Helps you find the right edg expression for a use case, explains how functions work, and debugs syntax errors.

Example prompts:

/edg-expression

I need to generate a price between $1 and $500 with a log-normal distribution
skewed toward cheaper items, rounded to 2 decimal places.
/edg-expression

How do I make two columns mutually exclusive (either an email OR a phone
number, but never both?)
/edg-expression

What's the difference between ref_rand, ref_same, and ref_perm?
When would I use each one?

What it covers:

  • All 100+ built-in functions with signatures and descriptions (also available via edg functions [search])
  • Distribution selection guidance (uniform vs normal vs zipf vs exponential)
  • Reference data patterns (ref_rand vs ref_same vs ref_perm vs ref_diff)
  • Dependent column patterns with arg(), cond(), and bool()
  • Inline args (${expr}) and __columns__/__values__ shorthand
  • The full expr-lang feature set (array functions, string ops, math, conditionals)
  • Tips for debugging with edg repl (with tab completion for function names)

/edg-migrate - Convert a config between drivers#

Converts an edg config written for one database driver to another, handling all SQL dialect differences.

Example prompts:

/edg-migrate

Convert _examples/ecommerce/crdb.yaml from pgx to mysql.
/edg-migrate

I have a workload config for PostgreSQL and need it to work on SQL Server (mssql).
The config is at workloads/bench.yaml.
/edg-migrate

Convert my PostgreSQL workload at workloads/users.yaml to MongoDB.

What it translates:

ConcernWhat changes
Batch expansion__values__ works across all SQL drivers (recommended).

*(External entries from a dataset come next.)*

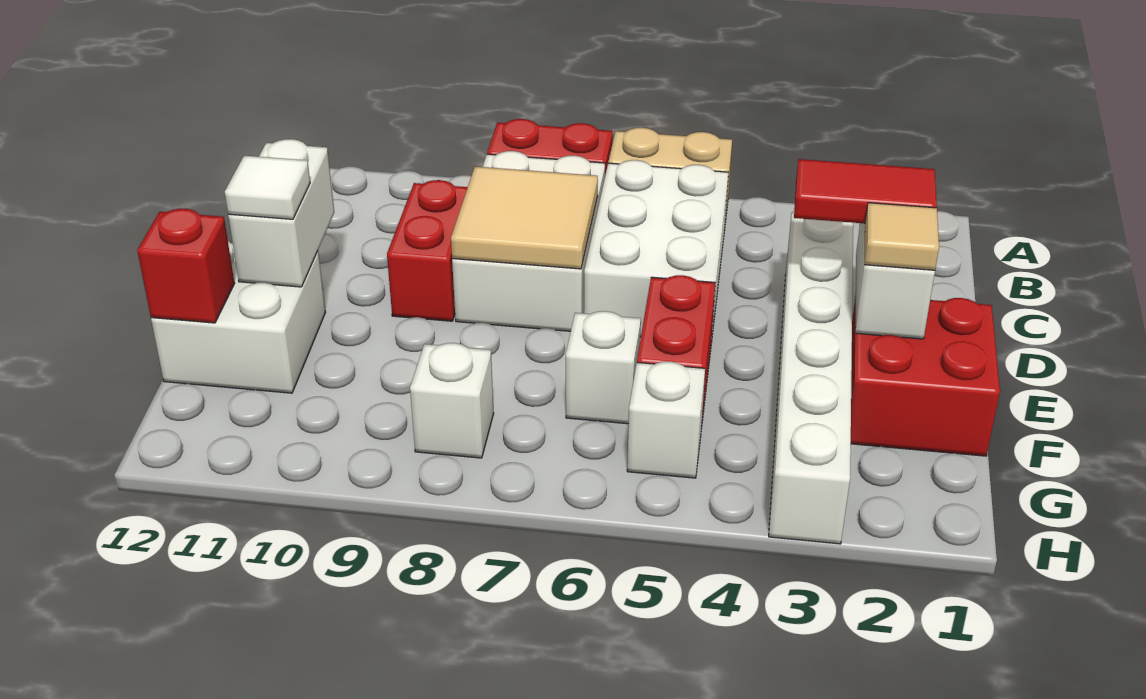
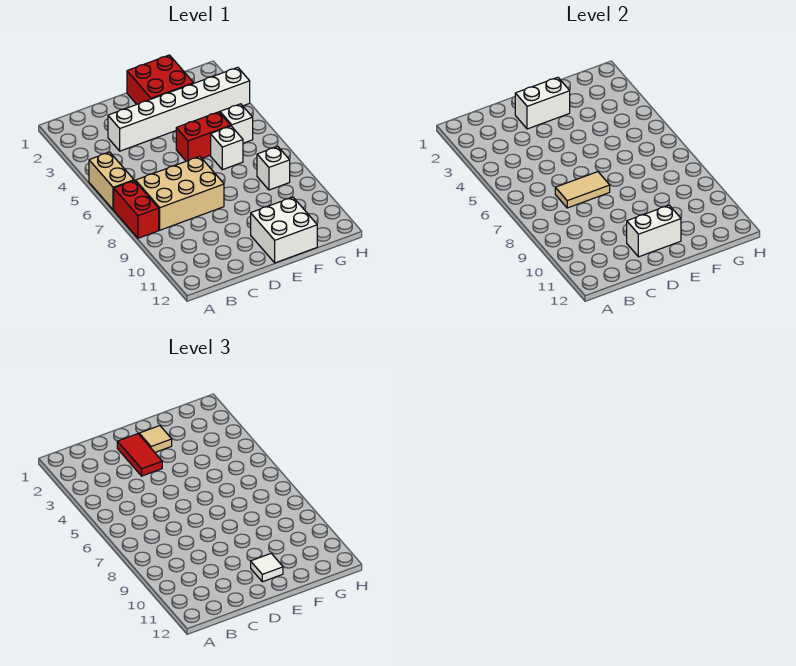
white 2x3 brick [584,160,728,342] -> none
white 2x3 brick [452,151,605,331] -> tan 2x3 brick [136,156,224,230]
tan 2x2 tile [451,167,598,269] -> tan 1x2 tile [555,172,610,208]
red 1x2 brick [387,180,468,321] -> none
red 1x1 brick [137,209,235,323] -> none

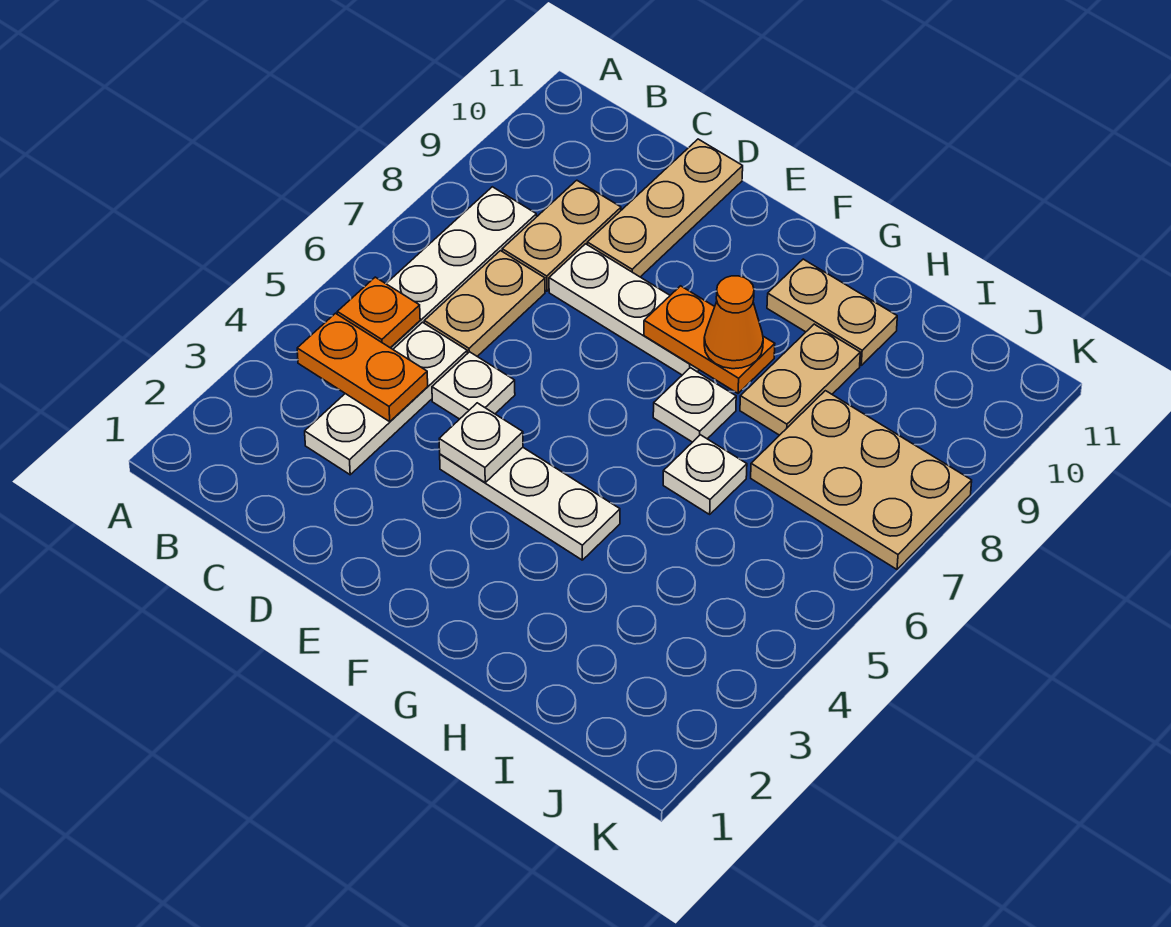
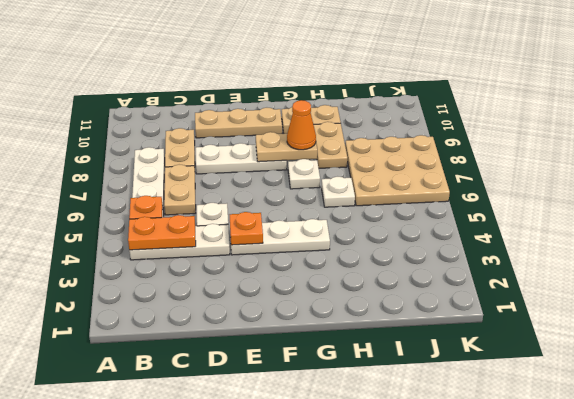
white 1x3 plate [305,322,467,475] -> white 1x3 plate turned to [129,224,230,260]
tan 1x3 plate [587,139,743,277] -> tan 1x3 plate turned to [195,108,282,138]
white 1x1 plate [439,403,523,482] -> orange 1x1 plate [230,212,263,245]
orange 1x2 plate [644,286,775,393] -> tan 1x2 plate [256,132,317,162]
tan 2x3 plate [751,391,972,569] -> tan 3x3 plate [345,135,450,206]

Driver-specific alternatives: unnest(string_to_array(...)) (pgx), JSON_TABLE (MySQL), OPENJSON (MSSQL), XMLTABLE (Oracle), UNNEST(SPLIT(...)) (Spanner). Oracle uses __values__(table(cols)) for INSERT ALL syntax.
CleanupTRUNCATE CASCADE -> DELETE FROM / CASCADE CONSTRAINTS PURGE / DELETE FROM ... WHERE TRUE (Spanner) / TRUNCATE (Cassandra) / {"delete": ...} (MongoDB)
Column typesUUID -> CHAR(36) / STRING(36) / TEXT (Cassandra), STRING -> VARCHAR(n), etc.
DDL safetyIF NOT EXISTS -> IF OBJECT_ID(...) / PL/SQL exception blocks / CREATE TABLE IF NOT EXISTS (Spanner)
Default valuesgen_random_uuid() -> UUID() / NEWID() / GENERATE_UUID() / args-based
PaginationLIMIT/OFFSET -> FETCH NEXT ... ROWS ONLY
Placeholders$1 -> ? (MySQL, Cassandra) / :1 (Oracle) / @p1 (MSSQL, Spanner) / inlined JSON (MongoDB)
Primary keyinline PRIMARY KEY -> table-level PRIMARY KEY (col) (Spanner)
Query formatSQL -> BSON/JSON commands (MongoDB) / CQL (Cassandra)
Random orderingrandom() -> RAND() / NEWID() / DBMS_RANDOM.VALUE / TABLESAMPLE RESERVOIR (Spanner)
Row generationgenerate_series -> recursive CTE / CONNECT BY / GENERATE_ARRAY + UNNEST (Spanner)
Schema creationCREATE TABLE -> {"create": "collection"} (MongoDB) / CREATE KEYSPACE + CREATE TABLE (Cassandra)
UpsertON CONFLICT -> ON DUPLICATE KEY / MERGE INTO / INSERT OR UPDATE (Spanner)

Expression args (gen(), ref_rand(), zipf(), etc.) are driver-agnostic and remain unchanged.

Tips#

  • Combine skills: Generate a config with /edg-config, then validate it with /edg-validate, then port it to another driver with /edg-migrate.
  • Start with scaffold: Run edg scaffold for a quick interactive starting point, then refine with /edg-config for more complex needs.
  • Use the REPL: All expression skills recommend edg repl for interactive testing with tab completion; no database connection needed.
  • Discover functions: Run edg functions [search] to find available functions by name (e.g. edg functions ref, edg functions seq).
  • Validate after migration: Always run edg validate --driver <driver> --config <path> --explain after generating or migrating a config to catch issues before hitting the database.